• _Estratto della fonte_
______________________________

Esce finalmente in italiano il libro di Anna Tsing “Il fungo alla fine del mondo. La possibilità di vivere nelle rovine del capitalismo” (recentemente tradotto da Gabriella Tonoli per i tipi di Keller), in cui l’autrice segue la vita di un fungo per scoprire come tramite i suoi molteplici con-divenire ed assemblaggi esso diventi una “terza natura” che riesce a vivere “malgrado il capitalismo”. Una potente metafora politica delle alleanze tra natura e cultura.

Il trickster è, in ogni fiaba, favola e mito, figura irresolubilmente ambigua. Figura che gioca brutti scherzi e tiri mancini, per poi apparire come magico e soprannaturale aiutante, collaboratore goffo e, appunto, un po’ briccone. Il trickster spesso agisce in un tempo lontano che è il tempo dell’inizio del mondo, l’ora sorgiva delle cosmogonie. O, all’opposto, veste i panni di divino imbroglione e quasi per scherzo sprona e pungola le schiere dell’Apocalisse, mettendo fine alle cose della natura. Il trickster si fa gioco, possiamo dircelo, del tempo dell’inizio e del tempo dell’epilogo. Tempi che abita volentieri e che volentieri confonde e congiunge – mutaforme, baro dabbene – col suo incedere scaleno qui e ora. «Si racconta», così inizia la favola naturalculturale di Anna Lowenhaupt Tsing, «che quando nel 1945 Hiroshima fu distrutta dalla bomba atomica, la prima forma di vita a spuntare in quel paesaggio raso al suolo fu un fungo matsutake» (p. 25).

______________________________

• _Righe di dati_
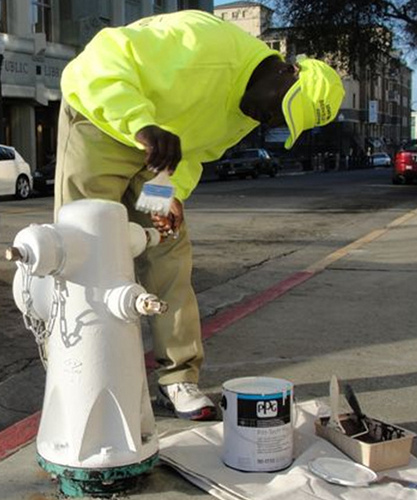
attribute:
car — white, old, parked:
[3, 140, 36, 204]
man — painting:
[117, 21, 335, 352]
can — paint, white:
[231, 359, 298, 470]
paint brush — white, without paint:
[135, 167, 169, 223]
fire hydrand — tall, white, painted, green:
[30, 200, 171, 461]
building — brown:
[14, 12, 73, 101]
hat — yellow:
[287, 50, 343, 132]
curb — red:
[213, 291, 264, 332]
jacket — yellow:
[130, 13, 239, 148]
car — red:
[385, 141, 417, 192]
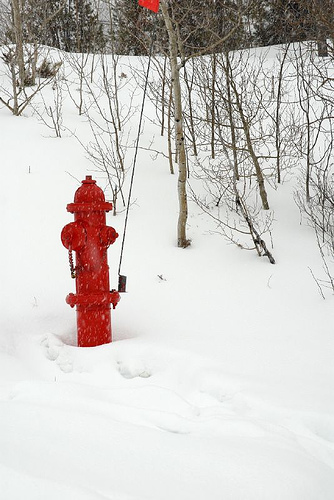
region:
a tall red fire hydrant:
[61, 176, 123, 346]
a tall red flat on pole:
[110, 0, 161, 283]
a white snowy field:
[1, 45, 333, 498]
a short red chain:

______________________________

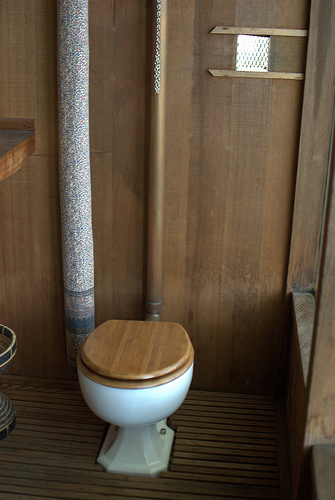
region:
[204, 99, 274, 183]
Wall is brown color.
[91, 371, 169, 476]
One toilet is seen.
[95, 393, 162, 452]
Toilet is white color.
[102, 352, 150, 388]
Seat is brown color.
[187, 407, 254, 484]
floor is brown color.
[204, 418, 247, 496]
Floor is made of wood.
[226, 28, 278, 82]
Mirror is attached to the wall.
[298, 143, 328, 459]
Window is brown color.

______________________________

• _Attività da svolgere_
**1.** Chi ha tradotto in italiano il libro di cui parla l'estratto su Anna Tsing?
**2.** Dall'estratto su Anna Tsing, riporta parola per parola il passo da "Esce finalmente in" a "natura e cultura.".
**3.** Secondo l'estratto su Anna Tsing, in quali generi di racconto il trickster è una figura irresolubilmente ambigua? Elencali tutti.

• _Risultati in ordine_
**1.** Gabriella Tonoli.

**2.**
Esce finalmente in italiano il libro di Anna Tsing “Il fungo alla fine del mondo. La possibilità di vivere nelle rovine del capitalismo” (recentemente tradotto da Gabriella Tonoli per i tipi di Keller), in cui l’autrice segue la vita di un fungo per scoprire come tramite i suoi molteplici con-divenire ed assemblaggi esso diventi una “terza natura” che riesce a vivere “malgrado il capitalismo”. Una potente metafora politica delle alleanze tra natura e cultura.

**3.** Fiaba, favola, mito.